During this time (no pun intended, life just wasn’t that funny right then), I was watching my Dad walk around. He looked so frail, so vulnerable and so lost. I hate this. I know I need to get some counselling in place this week, as I can feel this sadness is taking its toll on me. My Key worker and the GP keep telling me to arrange counselling, but this stubborn Aries has been refusing to do it. I can normally rely on bravado and my adrenaline to get me through situations. Not this time. I know I need to talk to someone.
Hats found a pint of milk in the cupboard beside their cooker. My heart sank. I absolutely despise dementia. Even as I type the word, my eyes fill with tears. Anyone else seeing their parents this way, will appreciate the pain. My Dad has always been able to answer my questions throughout my life, and if he didn’t know an answer, he’d find a book that did. He has never had the Internet in his life, him and Mum fought against any suggestions of a home computer. I totally respect this. They’ve continued to write to their friends, relying on ‘snail mail’ and sticking two fingers up to modern technology. I always thought that when I became a parent, just like my Dad, I would be able to answer all of Hats and Lou’s questions. Wrong!! The times that Bugsy and I would say to our kids “go and ask your Dandan, he will know!.” Now, his brain is a tangled muddle of damaged pathways. Heartbreaking.

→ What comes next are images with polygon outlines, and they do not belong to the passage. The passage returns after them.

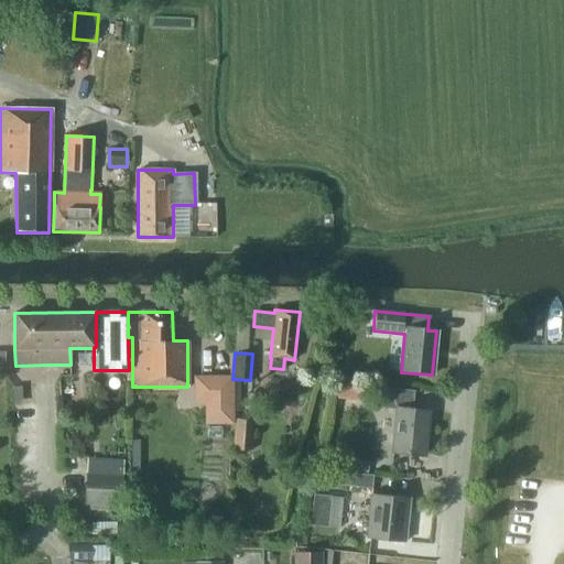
[(366,384),(338,382),(336,397),(364,400),(366,384)]
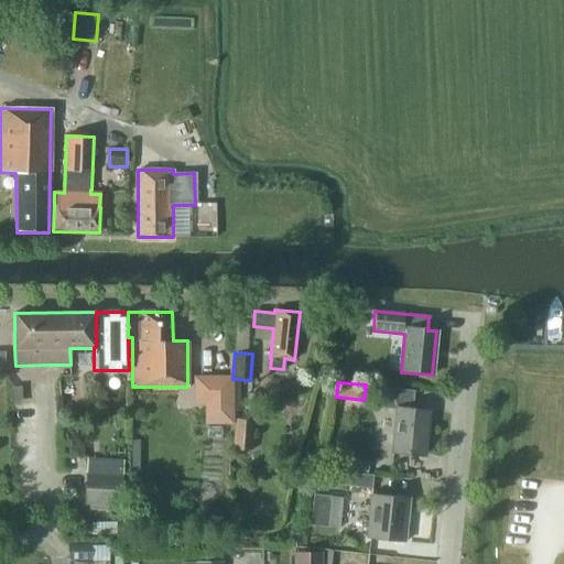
[(424,455),(429,411),(411,410),(413,391),(380,388),(378,408),(396,410),(391,452),(424,455)]
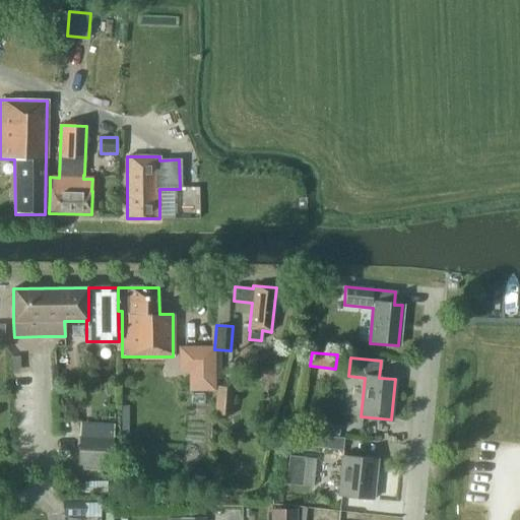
[(212,371),(194,372),(195,389),(213,389),(212,371)]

During this half an hour search, my Mum was getting really frustrated by the situation, with me reminding her it was just a watch! She seemed so agitated with Dad, telling me, “he is always losing things.” Both their fragile and damaged minds are so difficult to manage at the same time. It’s a real balancing act. Dad was stood in the greenhouse, talking to his beloved tabby ‘Bella.’ She’s not actually his, but a neighbour’s. However, since my parents lost their lovely tortoiseshell, Jazzi, last year, Bella has made my Dad hers. She spends all day in their house and their garden. Her owners know. I love Bella. She’s so great for my Dad. Cats are the most spiritual animals.
I went upstairs for one final look before I admitted defeat and accepted the watch would just turn up eventually. When I suddenly found it hidden in a towel. As I took it downstairs and put it back on my Dad’s little wrist, I could see the relief on my Mum’s face. My Dad, on the other hand, looked lost and once again was reminded that he didn’t know what 1:58pm actually meant.
For many reasons, I now despise time.